I have a project which utilizes both the BLE and WiFi stacks, where the WiFi operations are restricted solely to the occasional use of AP mode for large data transfers to a mobile application. I have configured the project to pin both stacks to core 0, leaving my application code to execute on core 1.

The mobile app typically communicates with our device via BLE, but can request the activation of WiFi AP mode when a larger amount of data (~250KB) needs to be transferred via the web-server. We are utilizing UART2 to receive the data from a second micro-controller in the system at a baud rate of 500Kbps. We transfer data to the mobile app (web-server client) in chunks of 3300 bytes. Although data is being received from the secondary micro at 500Kbps, the transfer is not continuous but at a rate closer to 12K bytes per second.

On most occasions, the operations work fine. However, there are instances where we encounter a WDT Timeout on Core 0. Since this core is reserved for the “black box” code, it would appear there is an issue with how the stacks (and/or the interrupt handler for the UART) are managing their time.

Given the spotty occurrence of the problem, is there any advice for how we may be able to further diagnose the root cause of this issue?

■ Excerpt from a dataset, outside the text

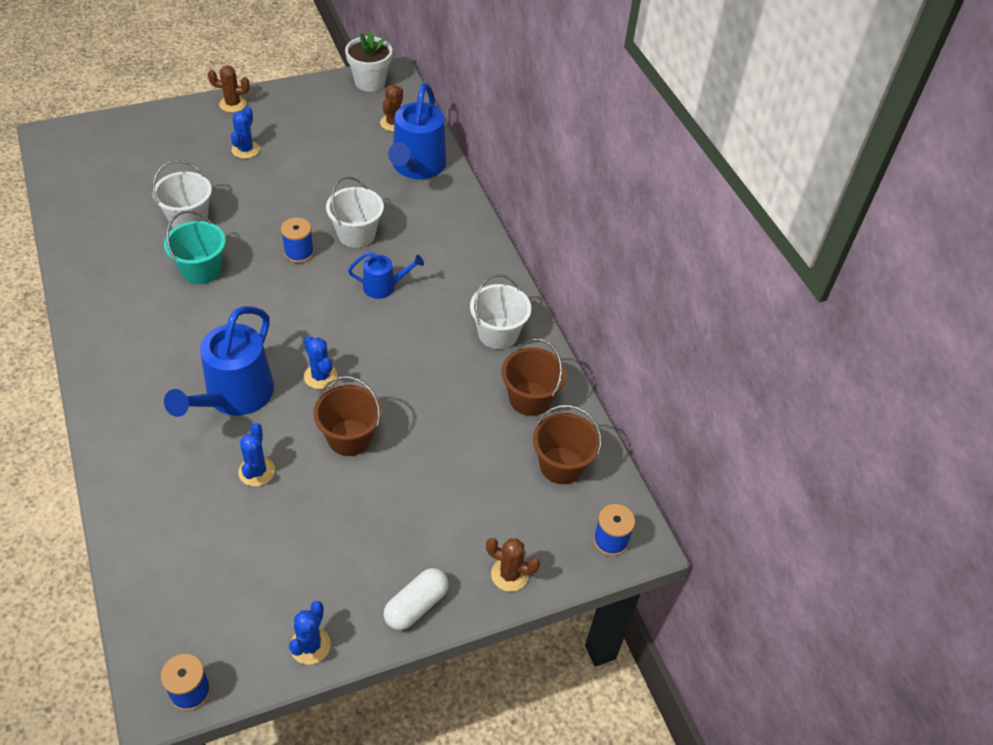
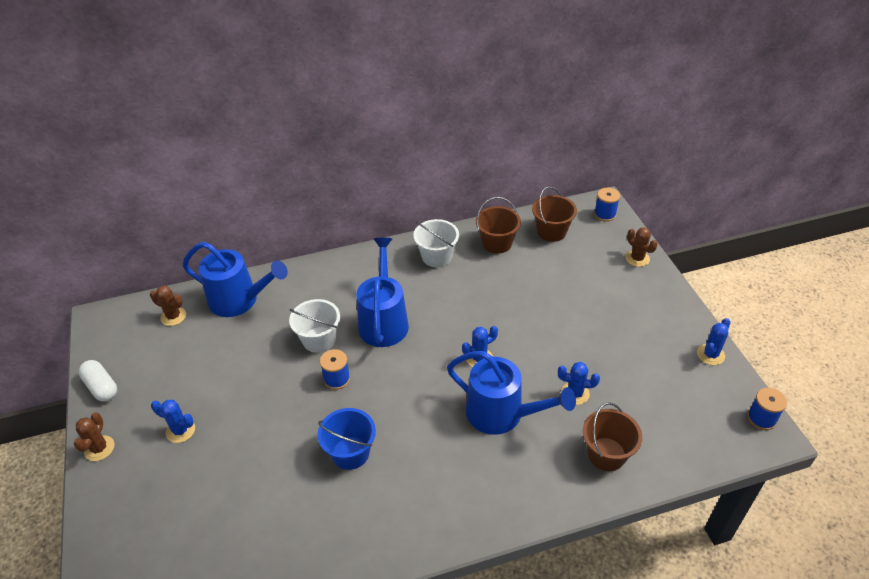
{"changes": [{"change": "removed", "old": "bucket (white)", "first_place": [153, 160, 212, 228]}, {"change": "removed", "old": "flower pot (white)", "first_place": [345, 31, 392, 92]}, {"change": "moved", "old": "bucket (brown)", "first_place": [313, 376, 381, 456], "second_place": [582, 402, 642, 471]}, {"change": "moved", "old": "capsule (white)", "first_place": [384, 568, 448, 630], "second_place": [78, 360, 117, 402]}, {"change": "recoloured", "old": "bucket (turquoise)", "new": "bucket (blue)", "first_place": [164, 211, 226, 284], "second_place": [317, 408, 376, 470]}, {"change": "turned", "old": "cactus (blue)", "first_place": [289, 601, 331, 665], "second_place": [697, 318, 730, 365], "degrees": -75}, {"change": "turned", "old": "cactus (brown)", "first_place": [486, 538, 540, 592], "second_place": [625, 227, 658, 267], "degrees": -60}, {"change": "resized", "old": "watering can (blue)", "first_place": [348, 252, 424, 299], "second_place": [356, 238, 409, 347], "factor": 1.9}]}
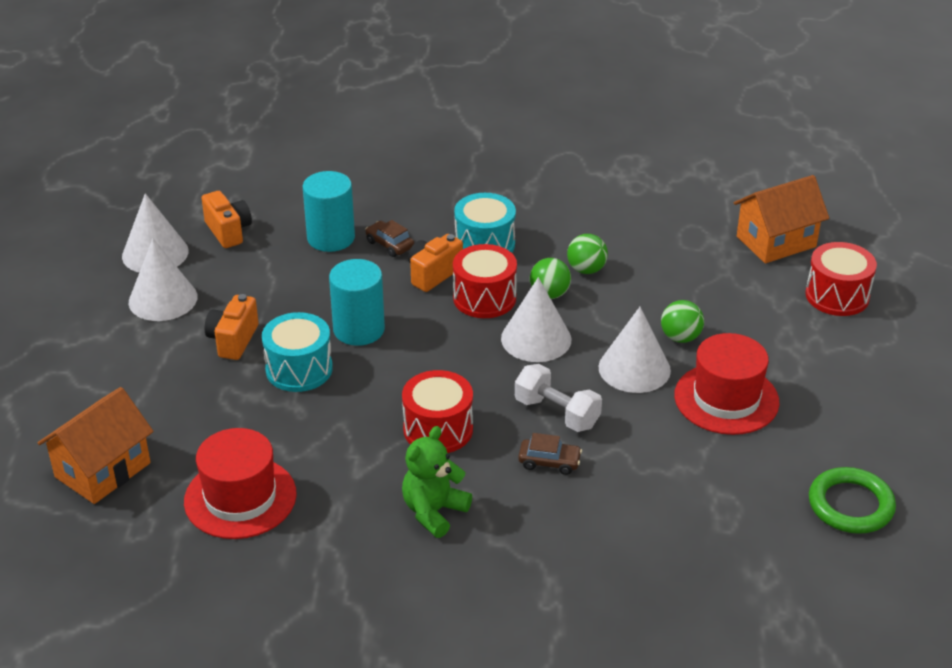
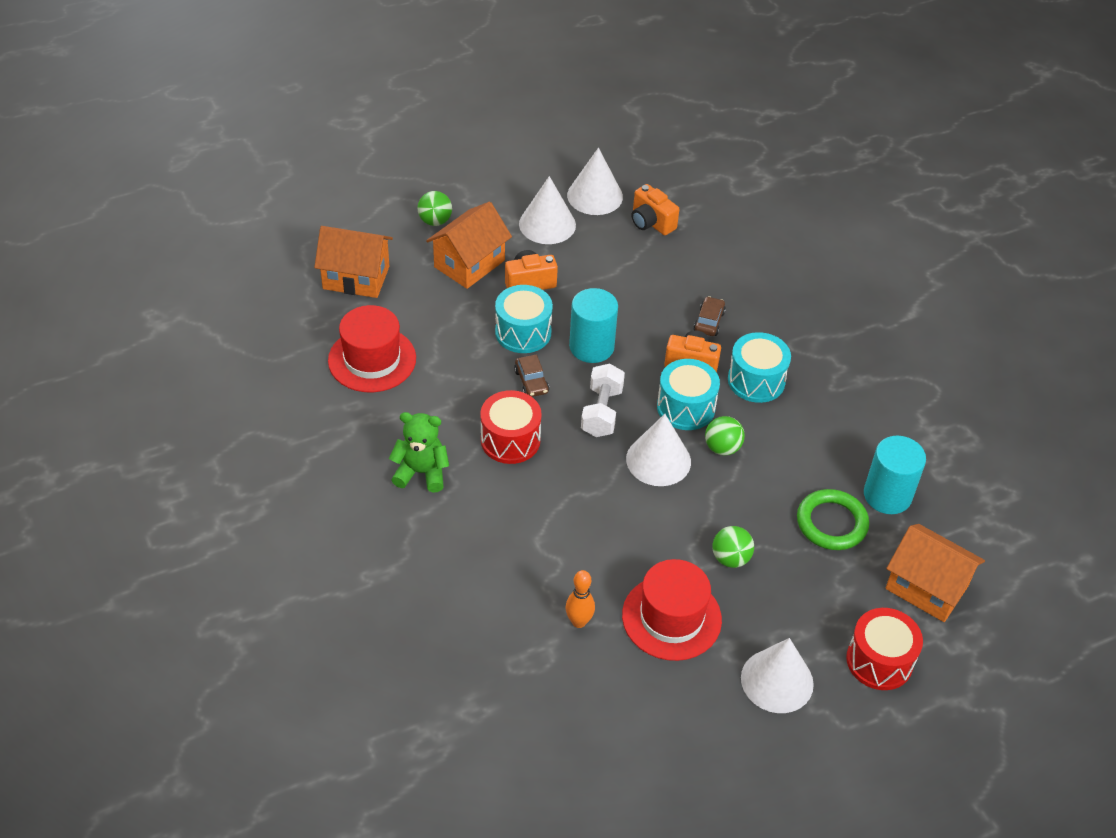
{"changes": [{"change": "added", "new": "house (orange)", "second_place": [426, 202, 512, 289]}, {"change": "added", "new": "bowling pin (orange)", "second_place": [565, 570, 595, 628]}, {"change": "moved", "old": "cylinder (turquoise)", "first_place": [303, 171, 355, 252], "second_place": [864, 436, 926, 514]}, {"change": "moved", "old": "dumbbell (white)", "first_place": [515, 364, 602, 432], "second_place": [581, 364, 625, 437]}, {"change": "moved", "old": "car (brown)", "first_place": [518, 433, 582, 475], "second_place": [514, 354, 549, 397]}, {"change": "moved", "old": "ball (green)", "first_place": [567, 234, 608, 274], "second_place": [417, 191, 452, 226]}, {"change": "moved", "old": "cone (white)", "first_place": [599, 307, 671, 393], "second_place": [741, 638, 814, 713]}, {"change": "moved", "old": "ring (green)", "first_place": [809, 467, 896, 534], "second_place": [797, 489, 869, 550]}, {"change": "recoloured", "old": "drum (red)", "new": "drum (turquoise)", "first_place": [453, 244, 517, 318], "second_place": [657, 359, 720, 430]}, {"change": "turned", "old": "camera (orange)", "first_place": [201, 191, 252, 248], "second_place": [631, 184, 679, 235], "degrees": 105}]}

Are there any modifications I can make to the Core 0 configuration which may help mitigate the problem?

Thanks in advance!
Mark

Seems like you have to yield to the watchdog task (wdt - Page 2 - ESP32 Forum) or disable the watchdog (ESP32: a better way than vTaskDelay to get around watchdog crash? - Programming Questions - Arduino Forum). I’m sure the people at GitHub - espressif/arduino-esp32: Arduino core for the ESP32 or ESP-IDF know the intrinsic technicalities regarding the watchdog in their frameworks :slight_smile:

Hi, maxgerhardt,

Yes, since this is occurring on Core 0, I would presume something in the Espressif code is not yielding properly. I would not desire to disable the WDT, as that could prove problematic with poor code. I was not sure how much of the low-level code is actually Espressif and how much potential wrapper code may have been developed by PlatformIO for the ESP32 package. I posted here first in an effort to glean some more insight, and determine whether the knowledgeable PlatformIO team had encountered issues like this.

Thanks for your comments, it does answer one question for me - I’ll have to pursue this on the Espressif forum!

Best Regards,
Mark

Just wanted to provide an update for anyone following this thread…

Following communications with Espressif, I learned this “Interrupt WDT timeout on Core 0” was specifically related to spending too much time in an interrupt handler. In my case, it turned out to be related to the UART handler.

Further diagnostics proved that one of the API calls for the Espressif web-server interface was blocking my code for up to 250ms. During that time, my task was blocked and was unable to service the software buffer for the UART at all. Once my 2KB circular software buffer had reached its storage limit, subsequent calls to the interrupt handler were unable to empty the hardware FIFO since there was no storage left to save it to. Although the interrupt request was being cleared, the handler became re-entrant due to the persistent FIFO full status.

I had to modify my code to make the circular buffer large enough to ride through these large periods of blocking activity. Additionally, I modified the UART interrupt handler to flush the hardware FIFO and set a buffer overflow flag if I encounter a buffer overrun condition in the future. Once these changes were done, the problems disappeared.

I hope this detail helps someone else encountering these issues…

Thanks for your help!

Thanks for this great information, I seem to have run into a similar problem. Is there any chance you could share at the code level the modifications you made?